First we need to make a new column called `action` and we will give every row a value of `In`

In [7]:
# Make new column called action, assign every value 'In'
student_log['action'] = 'In'



Next we need to give every other row a value `Out`. I an going to use `.iloc` for this setp. `iloc` goes through the dataframe from top to bottom.
The slice command I give tells pandas to start at row 2 (id as 1 because 0 index) and skip every other row. 

In [8]:
# Switch every other column to say 'Out'. 
# iloc ignores indexes and goes through the dataframe in order from top to bottom.
student_log.iloc[1::2,-1] = 'Out'

# print results
student_log

Unnamed: 0,student_id,timestamp,diff,action
5,0,9.59959,,In
13,0,13.332287,3.732698,Out
0,0,16.304589,2.972302,In
15,0,18.955793,2.651204,Out
4,0,19.970583,1.01479,In
6,0,28.629028,8.658445,Out
3,1,25.151845,,In
11,1,25.736422,0.584577,Out
8,2,9.836785,,In
10,2,13.742524,3.905739,Out


So the sum of the time in class should be the sum of the `Out` rows for each students. To get this we can either use `iloc` again, or we can use filtering.

In [9]:
# filter rows that are Out rows and sum the differences here only
student_log[student_log['action'] == 'Out'].groupby('student_id').sum('diff')
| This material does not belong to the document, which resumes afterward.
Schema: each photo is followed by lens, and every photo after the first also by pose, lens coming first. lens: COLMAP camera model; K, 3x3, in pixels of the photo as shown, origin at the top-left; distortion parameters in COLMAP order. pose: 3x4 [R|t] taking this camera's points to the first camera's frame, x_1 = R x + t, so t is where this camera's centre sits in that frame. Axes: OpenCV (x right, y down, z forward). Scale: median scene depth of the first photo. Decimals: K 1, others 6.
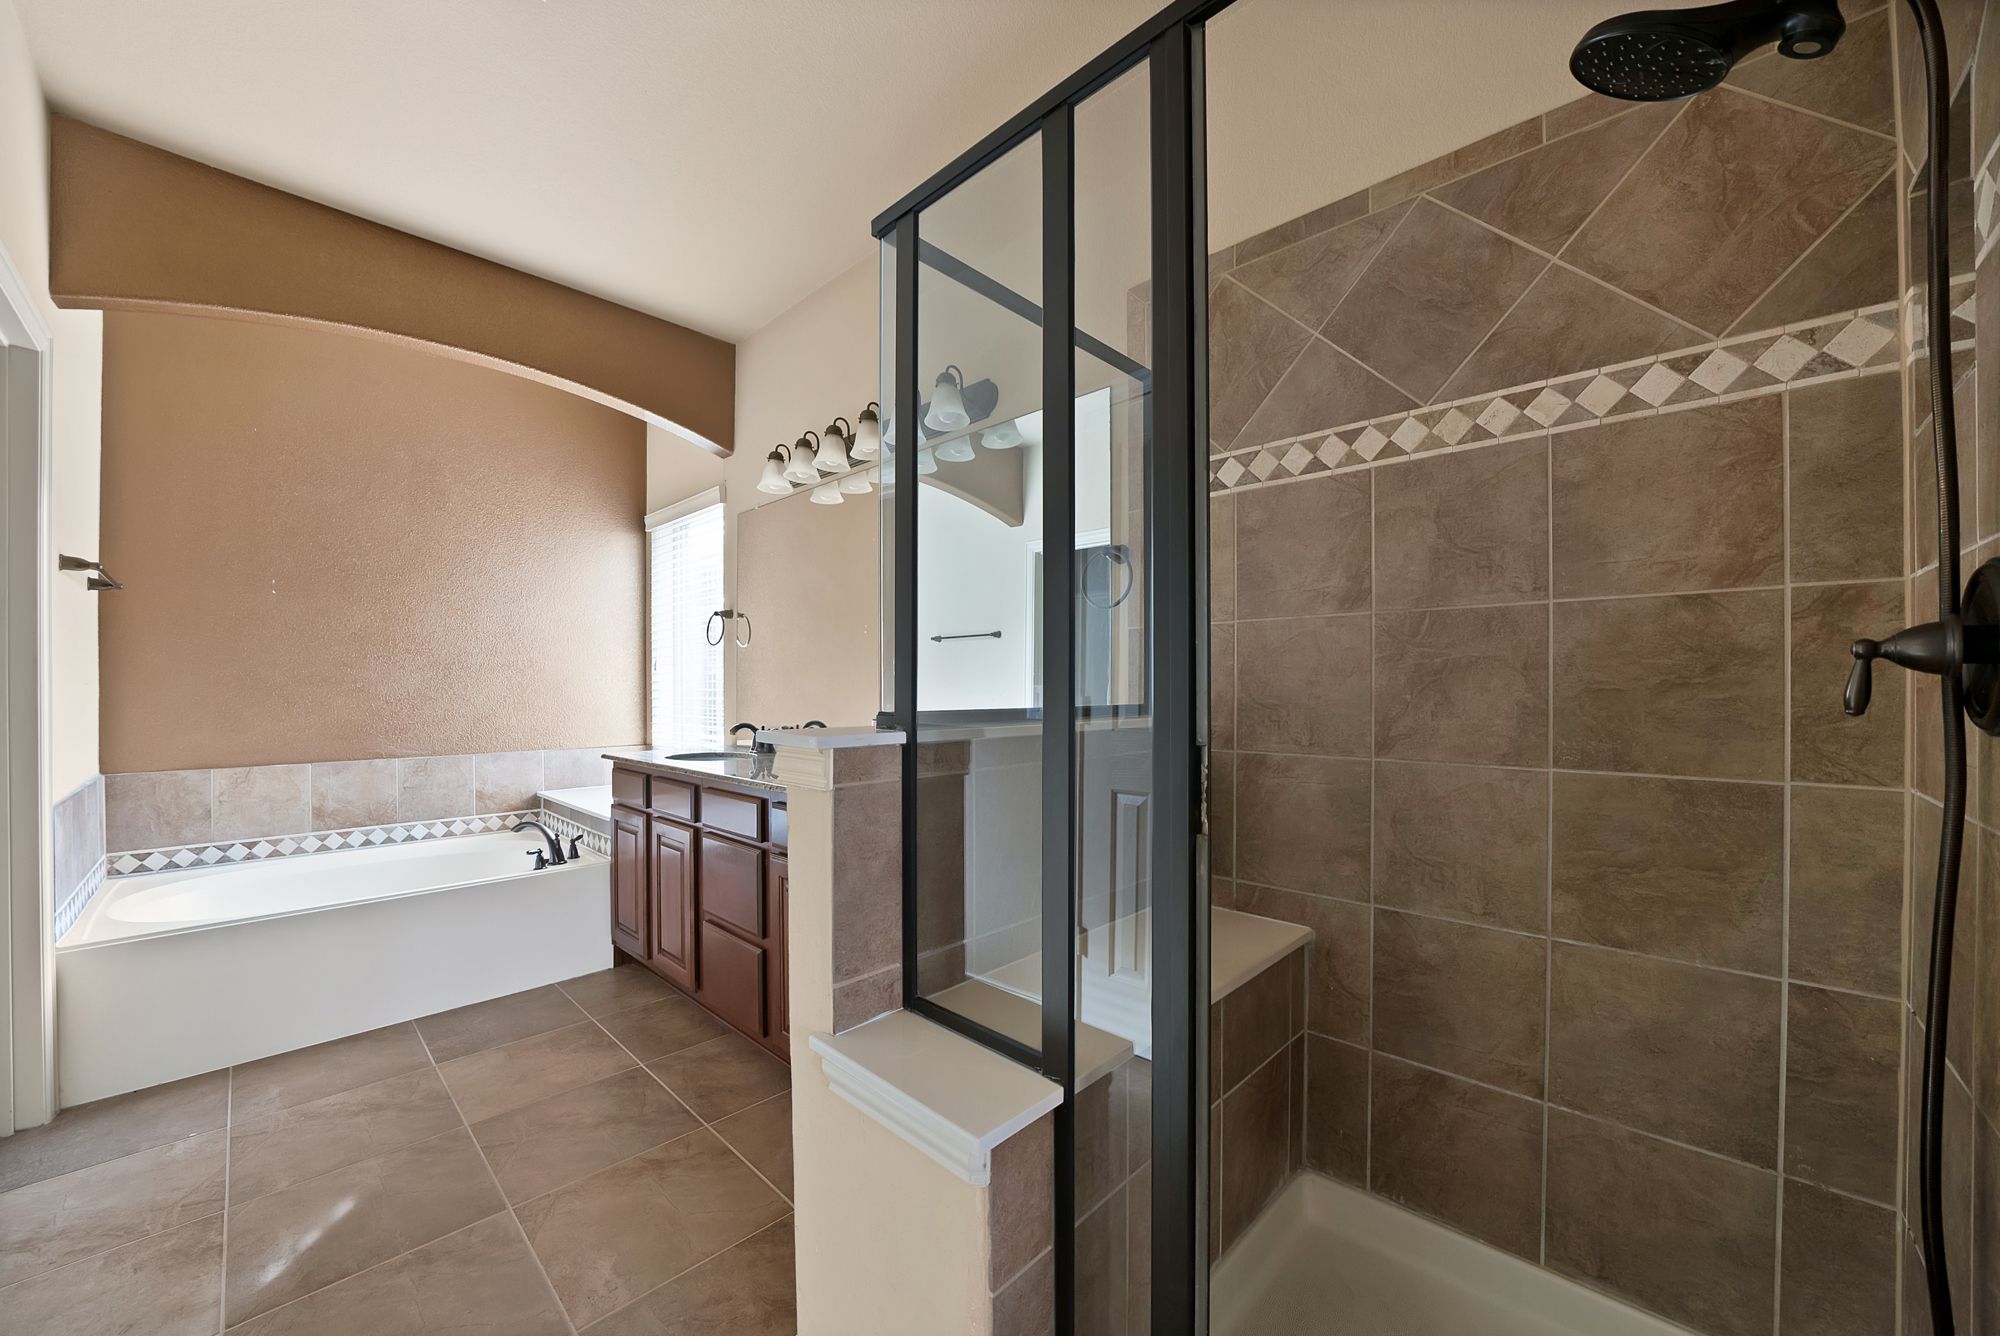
lens RADIAL K [[728.6, 0, 989.2], [0, 728.6, 678.2], [0, 0, 1]] dist [-0.027383, 0.003987]
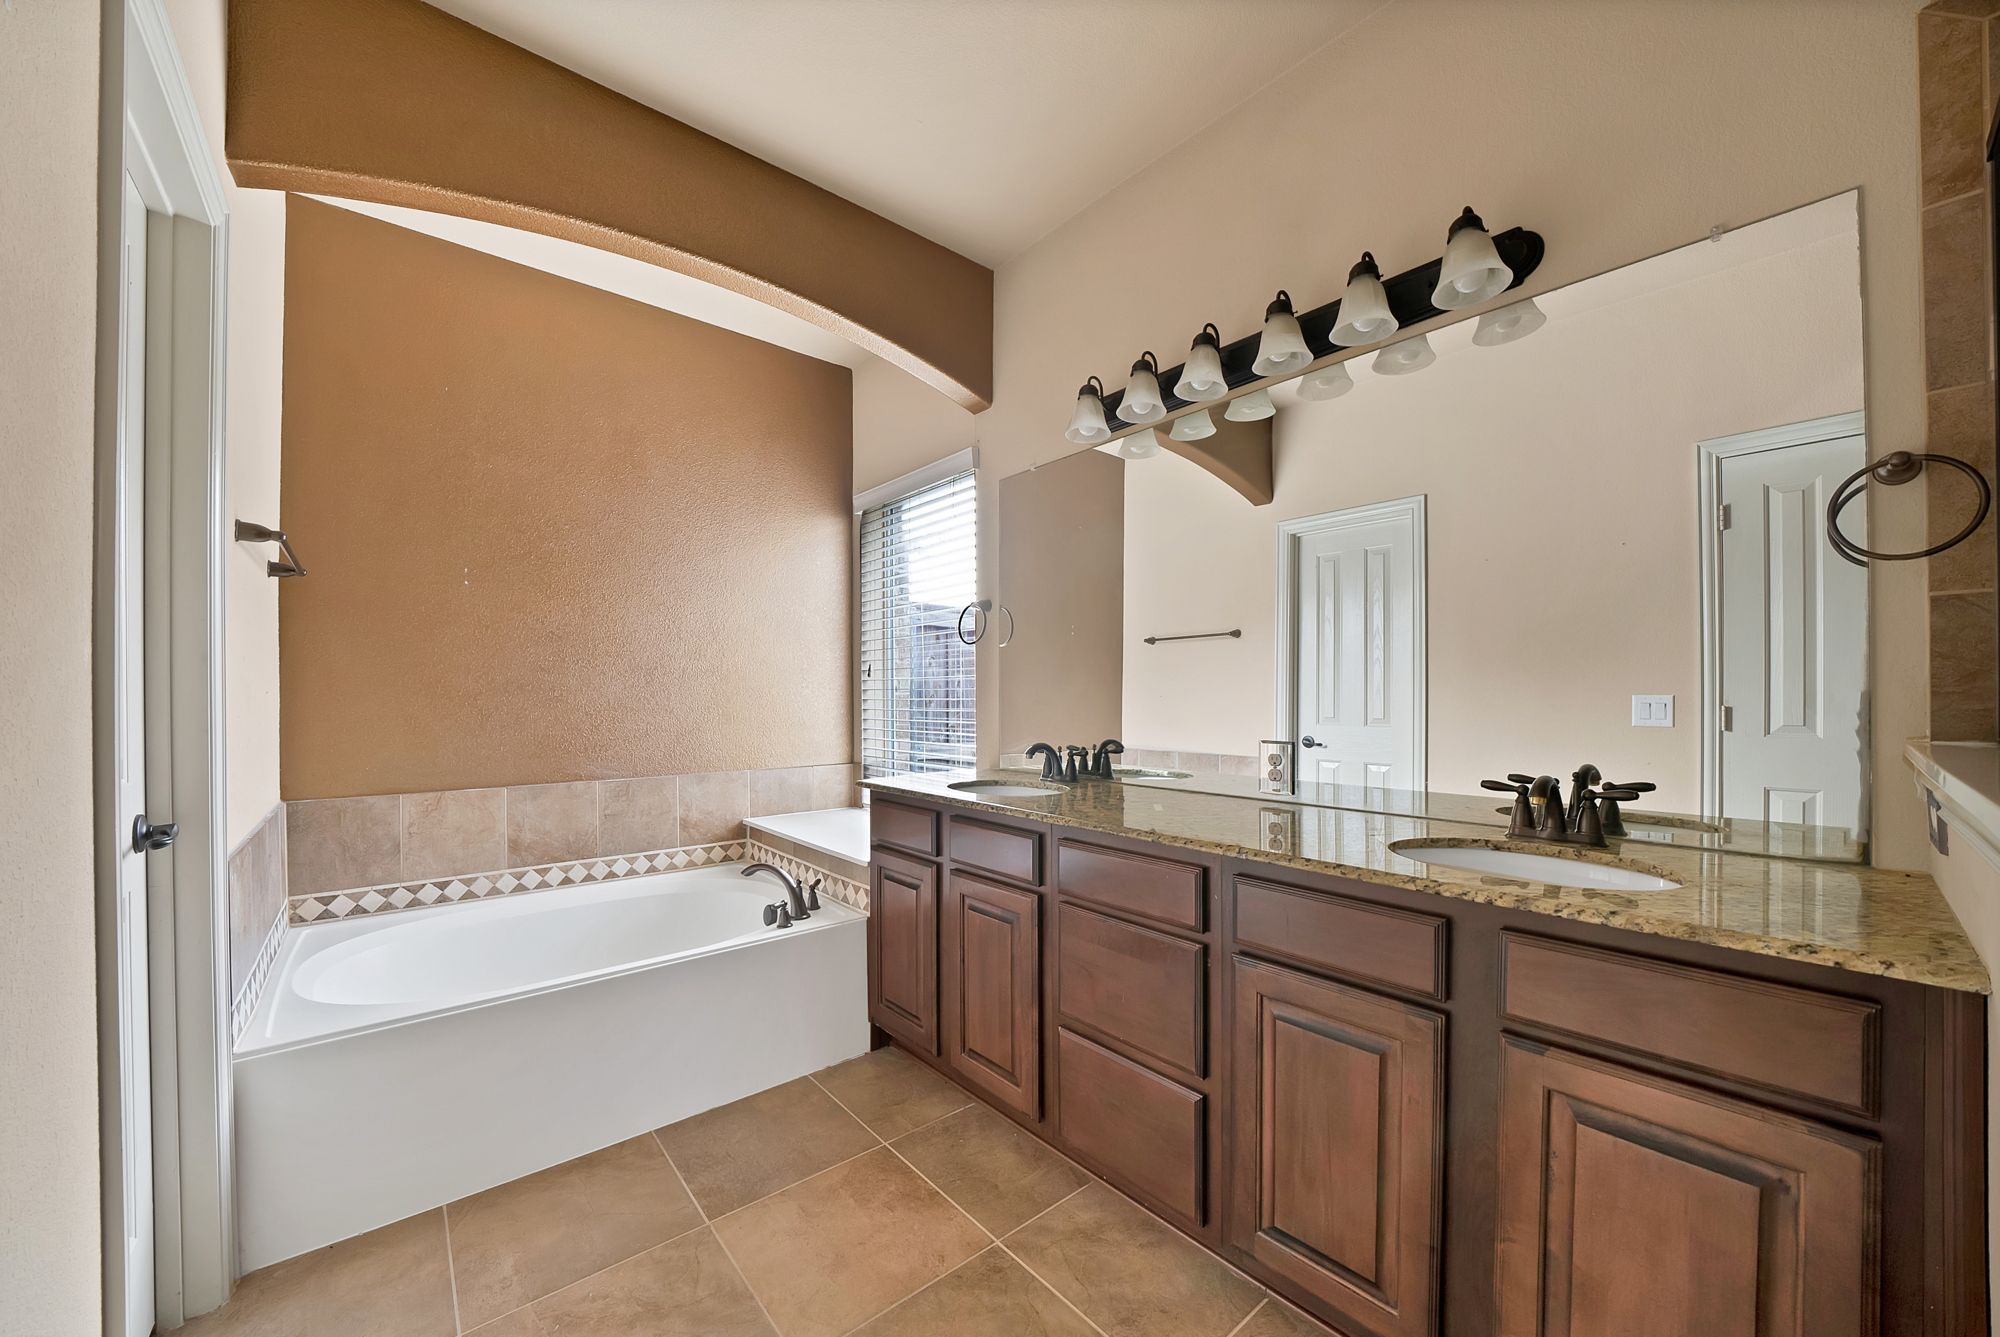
lens RADIAL K [[725.4, 0, 999.1], [0, 725.4, 687.9], [0, 0, 1]] dist [-0.020321, 0.000132]
pose [[0.994425, -0.000940, -0.105445, -0.297727], [0.001113, 0.999998, 0.001580, 0.002107], [0.105444, -0.001689, 0.994424, 0.229650]]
Unnamed: 0_level_0,timestamp,diff
student_id,Unnamed: 1_level_1,Unnamed: 2_level_1
0,60.917109,15.042346
1,25.736422,0.584577
2,112.799083,19.996242
3,23.922631,11.808863


In [10]:
# or simply
student_log[student_log['action'] == 'Out'].groupby('student_id').sum('diff')['diff']

student_id
0    15.042346
1     0.584577
2    19.996242
3    11.808863
Name: diff, dtype: float64

Perfect!

This is the same as saying:

> For each student, sum the difference of the out rows

## Conclusion

This gives the results we want. We can see who was in class for how long. I have made some assumptions here. That there are always in/out pairs and that there are no double in records caused by funny networking issues. In a future post I might think about addressing these other issues.

### Summary
we have used pandas functions to calculate how many minutes each student was in class. We can now see who we should mark as absent. Thanks for reading and let me know if you have any comments!